**Collected data**
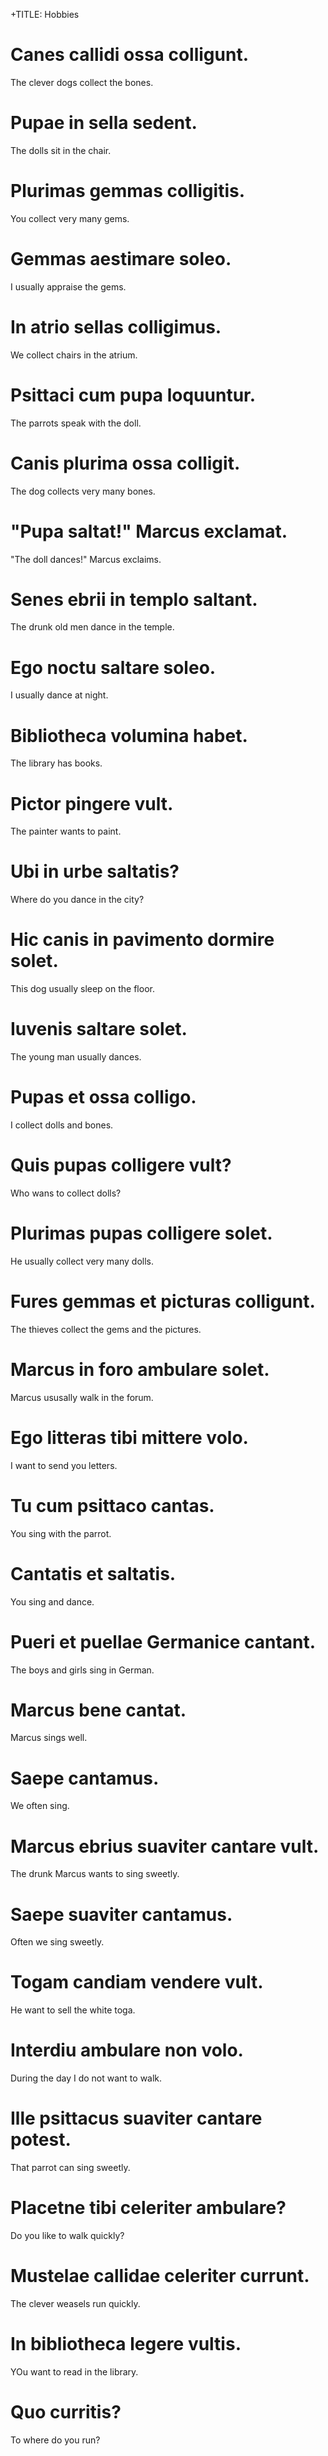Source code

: +TITLE: Hobbies

* Canes callidi ossa colligunt.
The clever dogs collect the bones.


* Pupae in sella sedent.
The dolls sit in the chair.

* Plurimas gemmas colligitis.
You collect very many gems.

* Gemmas aestimare soleo.
I usually appraise the gems.

* In atrio sellas colligimus.
We collect chairs in the atrium.

* Psittaci cum pupa loquuntur.
The parrots speak with the doll.

* Canis plurima ossa colligit.
The dog collects very many bones.

* "Pupa saltat!" Marcus exclamat.
"The doll dances!" Marcus exclaims.

* Senes ebrii in templo saltant.
The drunk old men dance in the temple.

* Ego noctu saltare soleo.
I usually dance at night.

* Bibliotheca volumina habet.
The library has books.

* Pictor pingere vult.
The painter wants to paint.

* Ubi in urbe saltatis?
Where do you dance in the city?

* Hic canis in pavimento dormire solet.
This dog usually sleep on the floor.

* Iuvenis saltare solet.
The young man usually dances.

* Pupas et ossa colligo.
I collect dolls and bones.

* Quis pupas colligere vult?
Who wans to collect dolls?

* Plurimas pupas colligere solet.
He usually collect very many dolls.

* Fures gemmas et picturas colligunt.
The thieves collect the gems and the pictures.

* Marcus in foro ambulare solet.
Marcus ususally walk in the forum.

* Ego litteras tibi mittere volo.
I want to send you letters.

* Tu cum psittaco cantas.
You sing with the parrot.

* Cantatis et saltatis.
You sing and dance.

* Pueri et puellae Germanice cantant.
The boys and girls sing in German.

* Marcus bene cantat.
Marcus sings well.

* Saepe cantamus.
We often sing.

* Marcus ebrius suaviter cantare vult.
The drunk Marcus wants to sing sweetly.

* Saepe suaviter cantamus.
Often we sing sweetly.

* Togam candiam vendere vult.
He want to sell the white toga.

* Interdiu ambulare non volo.
During the day I do not want to walk.

* Ille psittacus suaviter cantare potest.
That parrot can sing sweetly.

* Placetne tibi celeriter ambulare?
Do you like to walk quickly?

* Mustelae callidae celeriter currunt.
The clever weasels run quickly.

* In bibliotheca legere vultis.
YOu want to read in the library.

* Quo curritis?
To where do you run?

* Quo curris?
To where do you run?

* Corinna mane currit.
Corinna runs early.

* Saepe ambulamus et currimus.
Often we walk and run.

* Mores plurimos habet.
He has very many habits.

* Mos Novi Eboraci est suaviter cantare.
It is the custom in New York to sing sweetly.

* Currere tibi placet.
You like to run.

* Mores antiqui sunt plurimi.
There are very many ancient customs.

* Domum curro.
I run home.

* Mihi fabulam narras.
You tell me a story.

* Minerva et Mars fabulam narrant.
Minerva and Mars tell a story.

* Marcus plurimas fabulas narrat.
Marcus tells very many stories.

* Tu fabulam antiquam narrare vis.
You want to tell an ancient story.

* Fabulam narrare vis.
You want to tell a story.

* In platea currimus.
We run in the street.

* Noctu Marcus natare solet.
Marcus usually swims at night.

* In urbe non natas.
You don't swim in the city.

* Plurimae piscinae in urbe non sunt.
There are not very many ponds in the city.

* Mustela callida ad forum ire solet.
The clever weasel usually goes to the forum.

* Ego ad piscinam curro.
I run to the pond.

* Quomodo nato?
How do I swim?

* Plateae in urbe sunt.
The streets are in the city.

* Marcus in piscina natat.
Marcus swims in the pond.

* In piscina lente natant.
They swim slowly in the pond.

* Piscina est in platea.
The pond is in the courtyard.

* Natare aut saltare solet.
He usually swims or dances.
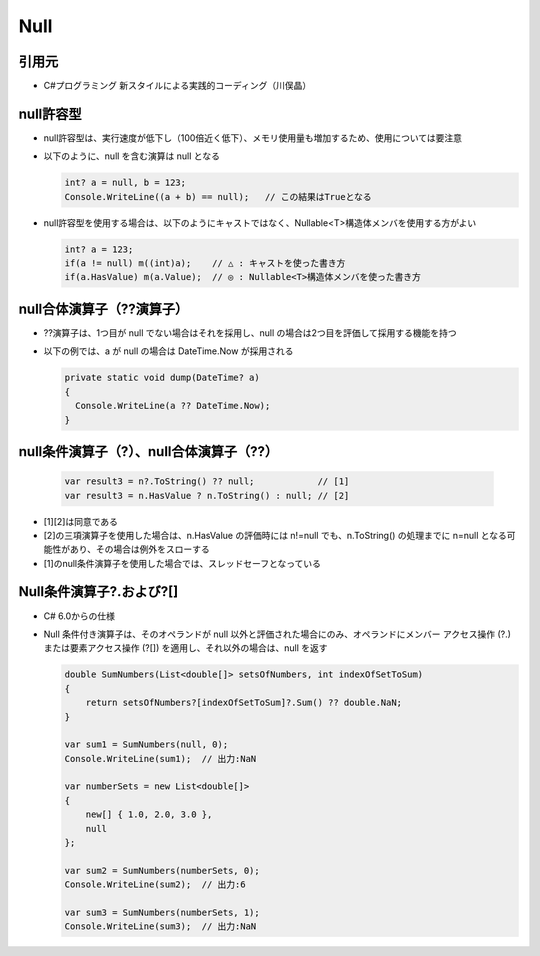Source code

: ====
Null
====

引用元
======

* C#プログラミング 新スタイルによる実践的コーディング（川俣晶）

null許容型
==========

* null許容型は、実行速度が低下し（100倍近く低下）、メモリ使用量も増加するため、使用については要注意
* 以下のように、null を含む演算は null となる

  .. code-block:: csharp

    int? a = null, b = 123;
    Console.WriteLine((a + b) == null);   // この結果はTrueとなる

* null許容型を使用する場合は、以下のようにキャストではなく、Nullable<T>構造体メンバを使用する方がよい

  .. code-block:: csharp

    int? a = 123;
    if(a != null) m((int)a);    // △ : キャストを使った書き方
    if(a.HasValue) m(a.Value);  // ◎ : Nullable<T>構造体メンバを使った書き方

null合体演算子（??演算子）
==========================

* ??演算子は、1つ目が null でない場合はそれを採用し、null の場合は2つ目を評価して採用する機能を持つ
* 以下の例では、a が null の場合は DateTime.Now が採用される

  .. code-block:: csharp

    private static void dump(DateTime? a)
    {
      Console.WriteLine(a ?? DateTime.Now);
    }

null条件演算子（?）、null合体演算子（??）
=========================================

  .. code-block:: csharp

    var result3 = n?.ToString() ?? null;            // [1]
    var result3 = n.HasValue ? n.ToString() : null; // [2]

* [1][2]は同意である
* [2]の三項演算子を使用した場合は、n.HasValue の評価時には n!=null でも、n.ToString() の処理までに n=null となる可能性があり、その場合は例外をスローする
* [1]のnull条件演算子を使用した場合では、スレッドセーフとなっている

Null条件演算子?.および?[]
=========================

* C# 6.0からの仕様
* Null 条件付き演算子は、そのオペランドが null 以外と評価された場合にのみ、オペランドにメンバー アクセス操作 (?.) または要素アクセス操作 (?[]) を適用し、それ以外の場合は、null を返す

  .. code-block:: csharp
    
    double SumNumbers(List<double[]> setsOfNumbers, int indexOfSetToSum)
    {
        return setsOfNumbers?[indexOfSetToSum]?.Sum() ?? double.NaN;
    }

    var sum1 = SumNumbers(null, 0);
    Console.WriteLine(sum1);  // 出力:NaN

    var numberSets = new List<double[]>
    {
        new[] { 1.0, 2.0, 3.0 },
        null
    };

    var sum2 = SumNumbers(numberSets, 0);
    Console.WriteLine(sum2);  // 出力:6

    var sum3 = SumNumbers(numberSets, 1);
    Console.WriteLine(sum3);  // 出力:NaN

**Aim of the task**
Each line in the data where the string "swims" occurs should be identified and copied.

**Response area**
Marcus usually swims at night.
Marcus swims in the pond.
He usually swims or dances.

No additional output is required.